Your crops need light. Whether its from the sun or artificial LEDs to photosynthesize, grow, and produce food. So what kind of light do plants need? Plants use a specific range of the light spectrum known as PAR. Before going further, lets discuss this spectrum and why its key to successful yields in your farm.


Photosynthetically active radiation (PAR) - PAR light is the wavelengths of light within the visible range of 400 to 700 nanometers (nm) or infrared to near-ultraviolet. This is the light spectrum that drives photosynthesis. When we talk about PAR for LED lights, we are referring to the type of light needed for photosynthesis.

Full Spectrum

Then we have the term full spectrum. The industry refers to "full spectrum" as LEDs that emit lights that cover the full PAR spectrum. Full spectrum lights will look white.
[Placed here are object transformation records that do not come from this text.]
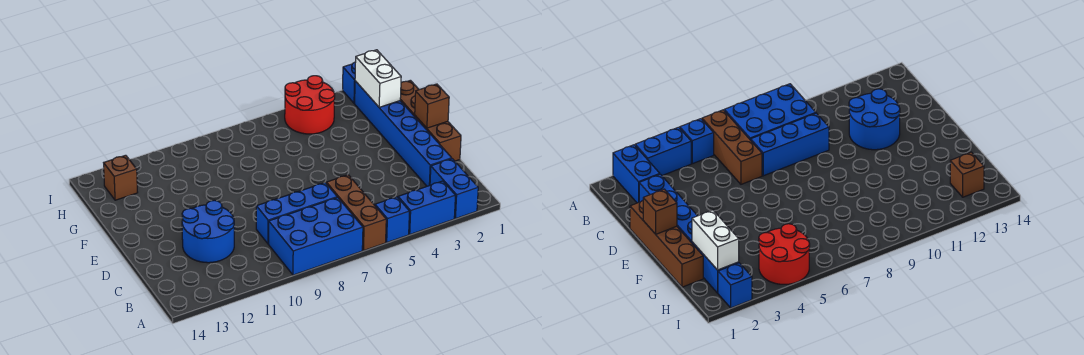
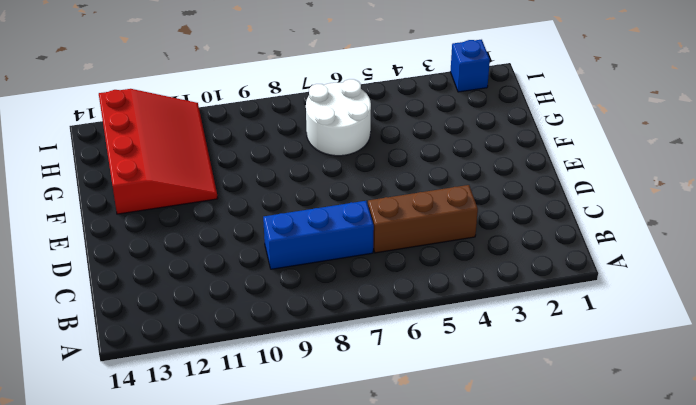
brown 1x3 brick [368,185,478,253] -> brown 1x3 brick turned to [326,175,386,251]
red 3x4 slope [99,89,218,214] -> brown 1x1 brick [104,155,138,200]
white 2x2 round brick [306,79,371,156] -> none
none -> blue 1x2 brick [430,159,478,219]
none -> blue 1x2 brick [398,181,455,234]
none -> blue 1x1 brick [375,197,409,242]

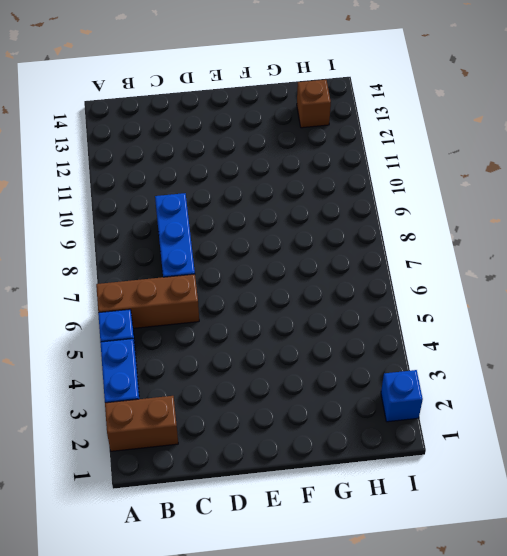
brown 1x2 brick [105,396,178,451] -> blue 1x2 brick [430,159,478,219]
none -> blue 2x3 brick [269,197,363,275]
none -> blue 1x6 brick [355,81,452,186]
none -> blue 2x2 round brick [182,200,234,263]

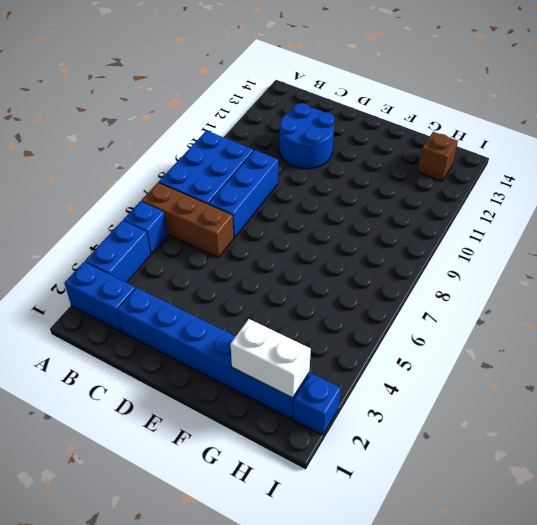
none -> brown 1x4 brick [400,80,461,161]
none -> red 2x2 round brick [285,76,335,134]
none -> brown 1x1 brick [415,84,449,128]

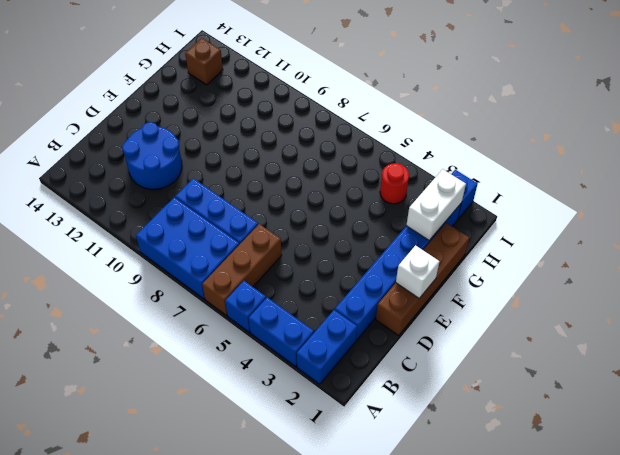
white 1x1 brick [396,245,439,298] -> brown 1x1 brick [415,84,449,128]
red 1x1 round brick [380,163,409,204] -> red 2x2 round brick [285,76,335,134]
Photosynthetic photon flux (PPF) - Is the measure of the total amount of PAR that is produced by a light every second. PPF is measured in micromoles per second (μmol/s). Specialized instruments called an integrated sphere can be used to measure all photons emitted from a grow light. It is an important measurement when wanting to understand how efficient a light is at creating the PAR.


Photosynthetic photon flux density (PPFD) - Is the measure of the amount of PAR that actually gets to the plant. It's also known as a spot measurement since its location based relative to your plant foliage. PPFD is measured in micromoles per square meter per second (μmol/m²/s). To find the true light intensity of a light over a designated growing area, you should take the average of several measurements at a defined height. This is because grow lights don't emit light evenly across their entire usable work area. This has to do with the clustering of LEDs towards the center of your grow light collectively producing a higher density of light vs a thinner density of LEDs towards the edge of your grow light. Because the difference in PPFD can be quite large from the center to the edge of the coverage area, some companies resort to not publishing their full PPFD map and just give you their single highest measurement.


Photosynthetic photon efficacy (PPE) - Refers to how efficient a light is at converting electricity into photons or PAR. Many manufacturers use total watts, but don't express what the actual conversion rate of those watts are to pure light. You can calculate how efficient your grow light is if you know your PPF and the rated wattage of the light. Wattage is measured in Joules per second (J/s). Photon efficacy is measured by dividing your PPF by your wattage. This gives you a PPE in μmol/J.